Pour lui, l’explication la plus probable est que le laboratoire américain capitalise sur l’expérience accumulée depuis le développement des premiers vaccins. « À l’époque, on ne savait pas si le type de vaccin mis au point par Oxford pouvait fonctionner contre le Covid-19, et les laboratoires ont donc multiplié les précautions pour mettre toutes les chances de leurs côtés », estime Alexandre Edwards.
Maintenant que le concept a fait ses preuves, « J&J a pu se dire que c’était une bonne stratégie de proposer une alternative à une seule dose », explique le chercheur de l’université de Reading. « Il y a une part de marketing » car cela permet de différencier ce vaccin des autres, ajoute Kevin Marsh.
Vacciner plus pour moins cher ?
Une spécificité qui convient bien aussi aux priorités vaccinales du moment. À l’heure où tous les gouvernements veulent aller vite pour satisfaire des opinions publiques qui se plaignent que les campagnes de vaccination traînent en longueur, la solution de J&J peut sembler particulièrement alléchante. Avec un même nombre de doses, il est non seulement possible de vacciner deux fois plus de personnes, mais aussi de le faire sans interruption. En effet, « lorsqu’il faut faire deux injections, il y a forcément un moment donné où on doit arrêter d’en administrer à des nouveaux patients car il faut garder les réserves pour la deuxième dose », explique Michael Head, de l’université de Southampton.
C’est également une arme efficace pour lutter contre l’abstention au second tour des campagnes de vaccination. « C’est un problème récurrent, et dans certains cas on a pu constater une participation qui passe de plus de 90 % lors de la première injection à 70 % pour l’administration de la seconde dose », souligne Michael Head.
Cette déperdition peut être due à une mauvaise information de la population ou à la difficulté d’aller se faire vacciner, comme dans les États à faibles revenus où les infrastructures sanitaires sont peu développées. Un vaccin comme celui de J&J peut permettre de rendre les campagnes de vaccination moins onéreuses « car il ne faut mobiliser des ressources supplémentaires qu’une seule fois pour aller à la rencontre des populations les plus isolées », note l’épidémiologiste de l’université de Southampton.
Une moins grande efficacité en trompe l’œil
Tous ces avantages risquent, cependant, de ne pas peser lourd si ce nouveau vaccin n’est pas accepté par les populations. Et c’est ce que craignent les autorités américaines, souligne le New York Times. Sur le papier, son efficacité peut, en effet, sembler décevante. Elle s’élève à 66 %, alors que ses concurrents – comme Moderna ou AstraZeneca – font miroiter des taux de plus de 90 %.
Mais « il est très hasardeux de comparer l’efficacité de ce vaccin aux autres en se fondant uniquement sur ces chiffres », assure Alexandre Edwards. D’abord, la molécule mise au point par J&J obtient des résultats honorables comparé à l’efficacité de ses concurrents après une seule injection (entre 50 % et 80 % pour Pfizer, 64 % pour Oxford/AstraZeneca et 80 % pour Moderna).
Ensuite, J&J a mené ses tests alors que les désormais fameux variants avaient déjà fait leur apparition.

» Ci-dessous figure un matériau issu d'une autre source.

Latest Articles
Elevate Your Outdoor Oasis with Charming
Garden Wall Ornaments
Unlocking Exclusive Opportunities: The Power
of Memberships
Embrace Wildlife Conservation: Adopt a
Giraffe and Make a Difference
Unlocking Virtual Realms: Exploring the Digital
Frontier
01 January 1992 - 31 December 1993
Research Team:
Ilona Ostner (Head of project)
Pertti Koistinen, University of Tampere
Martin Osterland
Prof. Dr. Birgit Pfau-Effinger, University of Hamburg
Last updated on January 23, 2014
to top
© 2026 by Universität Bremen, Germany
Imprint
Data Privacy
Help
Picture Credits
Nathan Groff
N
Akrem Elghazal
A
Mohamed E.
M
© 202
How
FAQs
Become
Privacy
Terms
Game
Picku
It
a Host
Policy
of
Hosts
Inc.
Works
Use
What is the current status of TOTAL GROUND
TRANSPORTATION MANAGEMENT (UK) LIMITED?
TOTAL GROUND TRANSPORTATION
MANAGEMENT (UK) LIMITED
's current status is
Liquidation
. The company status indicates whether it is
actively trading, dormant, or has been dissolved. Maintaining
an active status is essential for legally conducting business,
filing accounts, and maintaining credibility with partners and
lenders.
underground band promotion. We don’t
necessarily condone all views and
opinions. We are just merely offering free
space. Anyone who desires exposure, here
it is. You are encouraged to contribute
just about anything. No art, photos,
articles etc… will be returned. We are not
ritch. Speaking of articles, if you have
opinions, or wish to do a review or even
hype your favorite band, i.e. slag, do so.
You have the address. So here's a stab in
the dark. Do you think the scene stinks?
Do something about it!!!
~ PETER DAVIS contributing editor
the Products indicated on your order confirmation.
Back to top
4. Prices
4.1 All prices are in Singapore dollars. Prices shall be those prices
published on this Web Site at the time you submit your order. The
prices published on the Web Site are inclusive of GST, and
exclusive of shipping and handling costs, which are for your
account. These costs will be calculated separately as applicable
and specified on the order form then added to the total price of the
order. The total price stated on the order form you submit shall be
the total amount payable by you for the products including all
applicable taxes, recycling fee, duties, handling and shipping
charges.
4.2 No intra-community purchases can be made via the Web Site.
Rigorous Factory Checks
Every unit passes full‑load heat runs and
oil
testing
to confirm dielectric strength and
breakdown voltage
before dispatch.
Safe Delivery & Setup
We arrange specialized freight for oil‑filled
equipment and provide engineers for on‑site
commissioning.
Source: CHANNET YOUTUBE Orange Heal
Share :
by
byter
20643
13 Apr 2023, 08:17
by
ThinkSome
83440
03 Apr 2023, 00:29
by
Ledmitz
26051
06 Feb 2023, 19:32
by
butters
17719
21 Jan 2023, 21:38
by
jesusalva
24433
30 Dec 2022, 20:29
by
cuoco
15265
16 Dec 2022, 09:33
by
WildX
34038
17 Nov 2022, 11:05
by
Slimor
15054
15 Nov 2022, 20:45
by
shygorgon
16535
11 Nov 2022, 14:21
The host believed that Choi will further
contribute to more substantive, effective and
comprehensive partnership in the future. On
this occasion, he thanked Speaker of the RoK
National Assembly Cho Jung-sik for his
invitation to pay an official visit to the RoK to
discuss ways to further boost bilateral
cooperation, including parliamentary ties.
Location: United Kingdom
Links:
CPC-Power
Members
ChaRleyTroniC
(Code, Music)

Surtout qu’une partie des essais a eu lieu en Afrique du Sud, pays d’origine de l’une des mutations du Sars-CoV-2, où l’efficacité du vaccin n’a été « que » de 55 %.

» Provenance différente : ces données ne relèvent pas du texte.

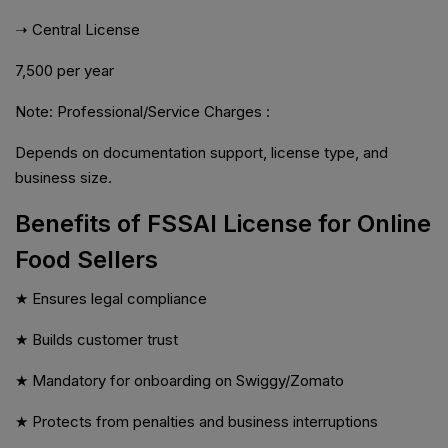
➝ Central License
₹7,500 per year
Note: Professional/Service Charges :
Depends on documentation support, license type, and
business size.
Benefits of FSSAI License for Online
Food Sellers
★ Ensures legal compliance
★ Builds customer trust
★ Mandatory for onboarding on Swiggy/Zomato
★ Protects from penalties and business interruptions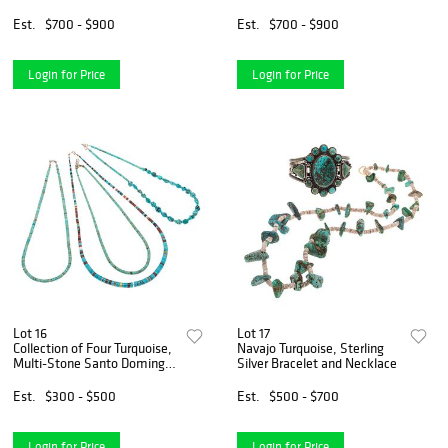
Toadlena
Est.
$700 - $900
Est.
$700 - $900
Login for Price
Login for Price
Lot 16
Lot 17
Collection of Four Turquoise,
Navajo Turquoise, Sterling
Multi-Stone Santo Domingo-
Silver Bracelet and Necklace
Style Necklaces
Est.
$300 - $500
Est.
$500 - $700
Login for Price
Login for Price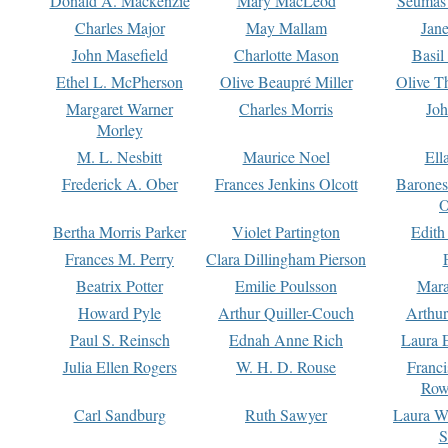
Donald A. Mackenzie
Mary MacLeod
Seumas
Charles Major
May Mallam
Jan
John Masefield
Charlotte Mason
Basil
Ethel L. McPherson
Olive Beaupré Miller
Olive T
Margaret Warner
Charles Morris
Joh
Morley
M. L. Nesbitt
Maurice Noel
Ell
Frederick A. Ober
Frances Jenkins Olcott
Barone
O
Bertha Morris Parker
Violet Partington
Edith
Frances M. Perry
Clara Dillingham Pierson
Beatrix Potter
Emilie Poulsson
Mara
Howard Pyle
Arthur Quiller-Couch
Arthu
Paul S. Reinsch
Ednah Anne Rich
Laura 
Julia Ellen Rogers
W. H. D. Rouse
Franc
Row
Carl Sandburg
Ruth Sawyer
Laura W
S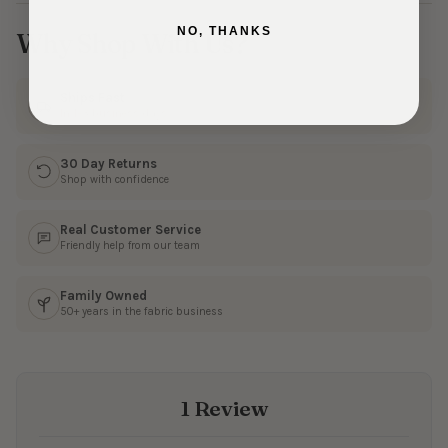
NO, THANKS
Why Shop With Us?
Ships Fast
In 1–3 business days
30 Day Returns
Shop with confidence
Real Customer Service
Friendly help from our team
Family Owned
50+ years in the fabric business
1 Review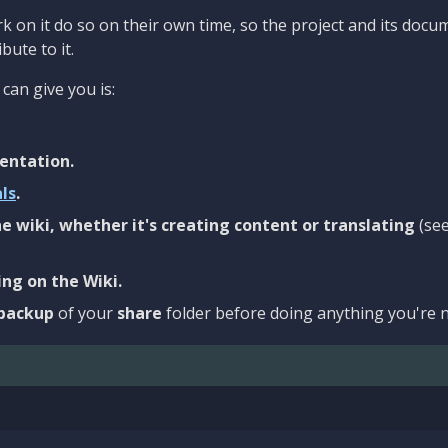
 on it do so on their own time, so the project and its docu
bute to it.
can give you is:
entation.
als
.
e wiki, whether it's creating content or translating
(se
ng on the Wiki.
backup
of your
share
folder before doing anything you're n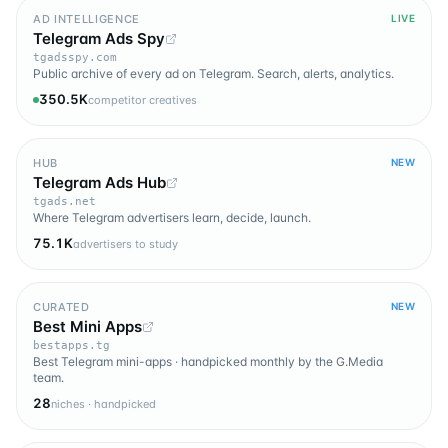
AD INTELLIGENCE
LIVE
Telegram Ads Spy
tgadsspy.com
Public archive of every ad on Telegram. Search, alerts, analytics.
350.5K
competitor creatives
HUB
NEW
Telegram Ads Hub
tgads.net
Where Telegram advertisers learn, decide, launch.
75.1K
advertisers to study
CURATED
NEW
Best Mini Apps
bestapps.tg
Best Telegram mini-apps · handpicked monthly by the G.Media
team.
28
niches · handpicked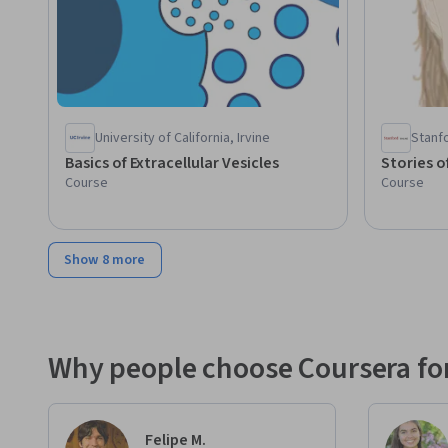
University of California, Irvine
Stanfo
Basics of Extracellular Vesicles
Stories o
Course
Course
Show 8 more
Why people choose Coursera for
Felipe M.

Dans ce contexte, tous les experts interrogés par France 24 jugent que les résultats de J&J sont très satisfaisants. La seule interrogation qui subsiste à leur yeux concerne la durée de la protection procurée par cette molécule. « Il faudra peut-être effectuer des rappels plus fréquents que pour les vaccins des autres laboratoires », note Alexandre Edwards. Mais, pour lui, c’est peut-être même mieux ainsi « si des variants qui obligent à mettre à jour les vaccins apparaissent régulièrement ».